Feijóo justificó la reapertura ahora en la víspera del puente de la Constitución porque las medidas restrictivas de las últimas tres semanas y media han dado resultados.

Explicó que bajó un 25 % el número de casos con COVID, descendió un 30 % la incidencia a 14 días, que está en 231 por cada cien mil habitantes y además la tasa a siete días pasó de 183 en octubre a 95, ahora. Y también cayó un 25% el número de enfermos por coronavirus en los hospitales y en las Ucis gallegas. Asimismo, la ocupación de las Ucis es del 8,7% frente a la media estatal del 23%, y la ocupación hospitalaria por COVID es del 5,3% de las camas, frente al 11,5% de España.

En todo caso, Feijóo no quiso caer en el triunfalismo. Aunque “la situación es mejor que hace un mes”, “no hay razones para confiarse”, remarcó.
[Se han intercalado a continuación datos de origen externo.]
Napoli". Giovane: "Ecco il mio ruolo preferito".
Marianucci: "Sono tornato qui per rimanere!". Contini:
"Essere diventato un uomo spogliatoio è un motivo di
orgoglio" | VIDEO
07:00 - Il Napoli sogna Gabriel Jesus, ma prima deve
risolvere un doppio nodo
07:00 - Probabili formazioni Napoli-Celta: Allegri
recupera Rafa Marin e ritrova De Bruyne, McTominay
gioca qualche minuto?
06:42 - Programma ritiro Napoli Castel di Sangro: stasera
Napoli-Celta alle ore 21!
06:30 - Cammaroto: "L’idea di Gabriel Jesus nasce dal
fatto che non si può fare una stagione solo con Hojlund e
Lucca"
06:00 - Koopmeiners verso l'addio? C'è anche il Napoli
Es más, al ser Galicia una de las comunidades con menor incidencia de casos, esto “nos hace vulnerables” porque la tasa de inmunidad es más baja que en territorios donde la hostelería ya está operativa, como por ejemplo Madrid. “Cuanto más abrimos, más riesgo hay”, alertó el presidente de la Xunta e instó en más de una ocasión a que en bares y restaurantes solo nos saquemos la mascarilla para beber y comer y mantengamos la distancia de metro y medio.

Como desde el viernes podremos reencontrarnos con amigos y familiares, Feijóo demandó prudencia y responsabilidad individual: “Hay términos medios entre videoconferencias y abrazos”. En juego está la vida de mucha gente y la economía de la comunidad. “Limitar dereitos e liberdades non pode ser a única solución”, afirmó.

La Xunta solicitará un plan de refuerzo de los controles tanto a la Delegación del Gobierno como a los concellos para vigilar que se cumplan las restricciones.

Cierre perimetral de la comunidad para impedir la movilidad con Portugal

La Xunta decidió ayer por la tarde “el cierre perimetral de toda la comunidad, ya que considera prioritario proteger la movilidad con Portugal, dada su alta incidencia de casos de coronavirus, y no procede hacerlo por partes”. Se hará desde las 00.00 del viernes 4 de diciembre hasta las 00.00 del miércoles 9 de siembre.

Sin embargo, horas antes, Alberto Núñez Feijoo, en la rueda de prensa donde presentaba el plan de desescalada para la hostelería, reclamaba al Gobierno central el cierre de la frontera con Portugal y pedía a los gallegos que evitasen trasladarse a Portugal “por seguridad”, ya que hay municipios cercanos a Galicia con incidencias muy altas, por encima de 800 casos por cien mil habitantes.

“Vamos a mandar un mensaje muy claro a los gallegos”, afirmó el presidente, y pidió “no viajar en el puente”. Ahora ya está prohibido.

Será la primera vez que Galicia opta por el cierre completo de Galicia, aunque en la práctica ya estaba confinada, pues las comunidades vecinas como Asturias y Castilla-León ya habían tomado la decisión por ella al cerrar sus territorios.

Pontón ve “precipitada” la desescalada y Gonzalo Caballero la respalda

La portavoz nacional del BNG, Ana Pontón, considera “precipitada” la desescalada y sostiene los datos de contagios no permiten bajar la guardia sino que invitan a extremar la prudencia para no malograr el esfuerzo hecho en tres semanas de confinamiento. Pontón censura que parece que el objetivo de la Xunta “no es solo salvar la campaña de Navidad, sino también salvar el puente de este fin de semana”. “A día de hoy”, expuso la dirigente nacionalista, “casi nadie duda de que la desescalada tras el confinamiento de la primera ola fue precipitada, y no se deberían repetir los errores del pasado porque hay mucho en juego, nada menos que la salud de los gallegos”. En cambio, el secretario general del PSdeG, Gonzalo Caballero, respaldó el proceso de desescalada, pero pidió “blindar Galicia” durante el puente, como finalmente acordó la Xunta. Caballero ve positivo que se “posibiliten” medidas orientadas a iniciar una “reactivación económica” de los distintos sectores que se ven especialmente perjudicados por la pandemia.